* [Görev ayrıntıları]: Nâfile ibadetleri konu alan metin parçasında "Fahr-i Kâinât Efendimiz’in" sözlerinden "buyurur. (el-Mâide 5/87)" sözlerine kadar uzanan bölümü hiç değiştirmeden yeniden yazın.

Peygamberimiz’in nâfile ibadetlerinin îtidâl üzere olması, ümmet için bir rahmet vesilesidir. Bu husûsta kendisini örnek alanlar, herhangi bir zarara uğramadıkları gibi kimse tarafından da kınanmazlar. Herkesin her zaman çok ibadet etmeye gücü yetmez. Bu sebeple her fert, gücünün yettiği kadar nâfile ibadet yapmakta serbest bırakılmıştır. Diğer taraftan ifrâta varan bir ibâdet, Allâh’tan daha çok korkma ve daha dindar olma anlamına gelmez.

Fahr-i Kâinât Efendimiz’in hadîs-i şerifte yasakladığı şey, dinde haddi aşmak ve bir nevî ruhbanlığa meyletmektir. Çünkü İslâm ruhbanlığa müsâade etmemektedir. Allâh Teâlâ; “Ey îmân edenler! Allâh’ın size helâl kıldığı güzel ve temiz şeyleri kendinize haram etmeyin, haddi aşmayın. Çünkü Allâh haddi aşanları sevmez.” buyurur. (el-Mâide 5/87)

* [Kayıtlı bilgiler]:
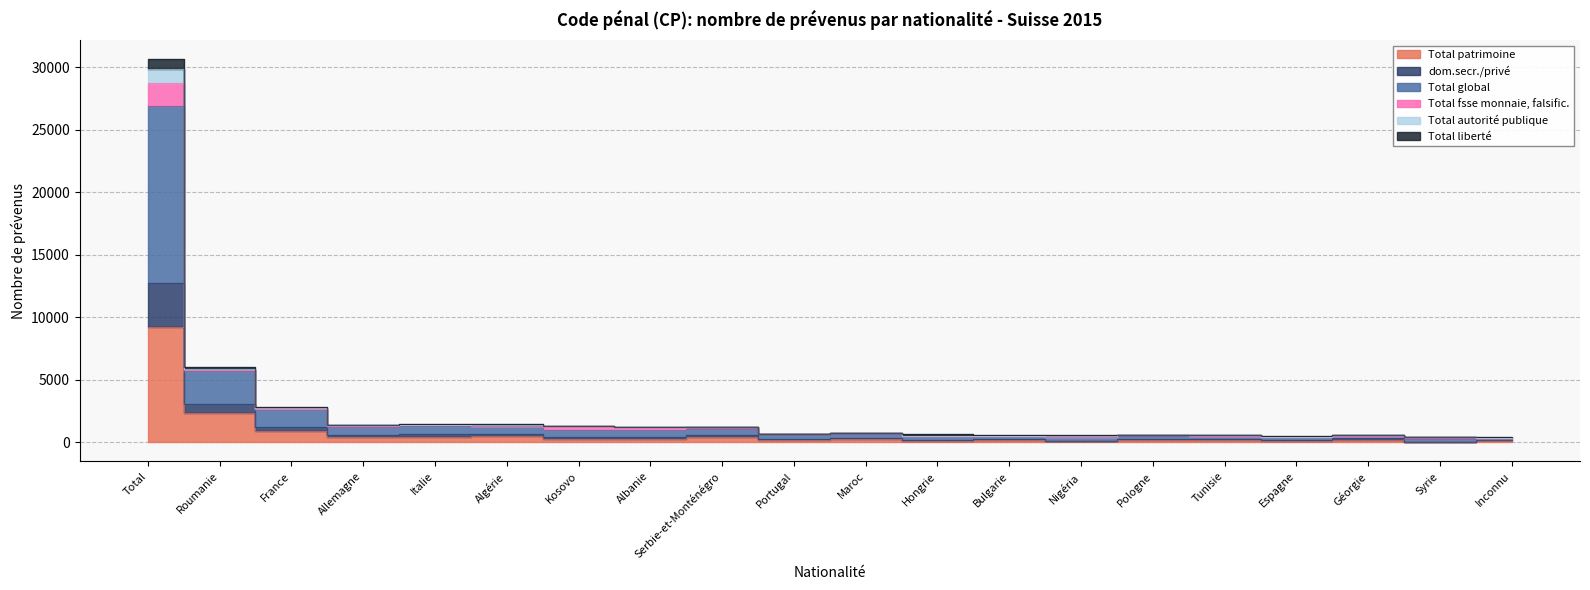

Between Maroc and Inconnu, which series saw the biggest shift?

Total global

* [Alıştırma yanıtı]:
Fahr-i Kâinât Efendimiz’in hadîs-i şerifte yasakladığı şey, dinde haddi aşmak ve bir nevî ruhbanlığa meyletmektir. Çünkü İslâm ruhbanlığa müsâade etmemektedir. Allâh Teâlâ; “Ey îmân edenler! Allâh’ın size helâl kıldığı güzel ve temiz şeyleri kendinize haram etmeyin, haddi aşmayın. Çünkü Allâh haddi aşanları sevmez.” buyurur. (el-Mâide 5/87)